--- Challenge ---
Set down word for word a passage from the cfengine2 bug report below, beginning at the words "actually prevents GetLock()" and stopping after "batching up fdatasync()".

Package: cfengine2
Version: 2.2.10-5
Severity: normal
Hi,
So, first let me preface this with the understanding that cfengine2 is
very old code and not being maintained anymore, so I'll understand if
you don't accept the patches I'm proposing. However, since it isn't
changing much, cfengine2 is more more or less stable and works as
expected. Also, we have *a lot* cfinputs rules and it would be far more
costly to switch to another system right now than to simply fix this
bug. The fact that Debian still has a package for cfengine2 makes me
think that enough other folks are in this boat that I thought it might
be worth posting a bug on our experiences.
Ok, so the bug:
1) A long series of preceeding actionsequences.
In our case, just a long set of copy rules.
For instance:
control:
actionsequence = ( copy links )
copy:
somehost::
# stuff that takes at least 1 minute
Turns out that the main reason they're slow is due to poor bdb based
lock implementation that causes an fdatasync() for every
GetLock()/ReleaseLock(), which may be in the thousands.
There's also some time spent waiting for TCP buffers to fill before
exchanging small stat info for already up to date files.
2) A colliding lock name for certain actions.
In our case it was for several long symlink rules:
links:
somehost::
/usr/share/wordpress/wp-content/plugins/advanced-custom-fields
-> /home/vhosts-wp/plugins.dev/advanced-custom-fields
/usr/share/wordpress/wp-content/plugins/advanced-custom-fields-pro
-> /home/vhosts-wp/plugins.dev/advanced-custom-fields-pro
...
These all get the following lock name:
_usr_share_wordpress_wp_content_plugins_advanced_c__home_vhosts_wp_plugins_dev_advanced_custom_fields
Turns out that MakeLinks() in do.c, when attempting to compose a unique
lock name for the rule, truncates both the LHS and RHS and combines
them, before handing it off to GetLock() in locks.c.
Well, GetLock() does it's own quasi checksum based lock name
deduplication, so the initial lock name truncation in MakeLinks()
actually prevents GetLock() from doing the right thing.
Turns out that the copy action processes is also affected by this same
lock name truncation issue.
3) Since the copy action (in our example) takes more than 1 minute, the
check to GetLastLock() in GetLock() fails due to comparing the timestamp
of the first completed colliding link action with the start of the full
DoTree() cfagent run, rather than the first time any link action
actually took place.
To address these things (and document them further), I've made a github
repo here:
https://github.com/bpkroth/cfengine2/issues/1 (correctness)
https://github.com/bpkroth/cfengine2/issues/2 (performance optimizations)
Addressing the performance of the locking by batching up fdatasync()
calls to the cfengine_lock_db [1] helps with all of these issues (in our
situation) and reduces the runtime of cfagent by 50% (in our situation),
however it's ultimately just a workaround.
Adding the TCP_NODELAY flag also helps a bit with the stat delays, but
it's a relatively minor optimization compared with the fdatasyncs [2].
Changing the timestamp checking to be based on the action sequence also
mitigates the issue, though the changes were too invasive to be
complete [3].

--- Entries ---
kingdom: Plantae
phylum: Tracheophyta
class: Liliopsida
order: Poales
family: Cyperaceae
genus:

--- Expected output ---
actually prevents GetLock() from doing the right thing.
Turns out that the copy action processes is also affected by this same
lock name truncation issue.
3) Since the copy action (in our example) takes more than 1 minute, the
check to GetLastLock() in GetLock() fails due to comparing the timestamp
of the first completed colliding link action with the start of the full
DoTree() cfagent run, rather than the first time any link action
actually took place.
To address these things (and document them further), I've made a github
repo here:
https://github.com/bpkroth/cfengine2/issues/1 (correctness)
https://github.com/bpkroth/cfengine2/issues/2 (performance optimizations)
Addressing the performance of the locking by batching up fdatasync()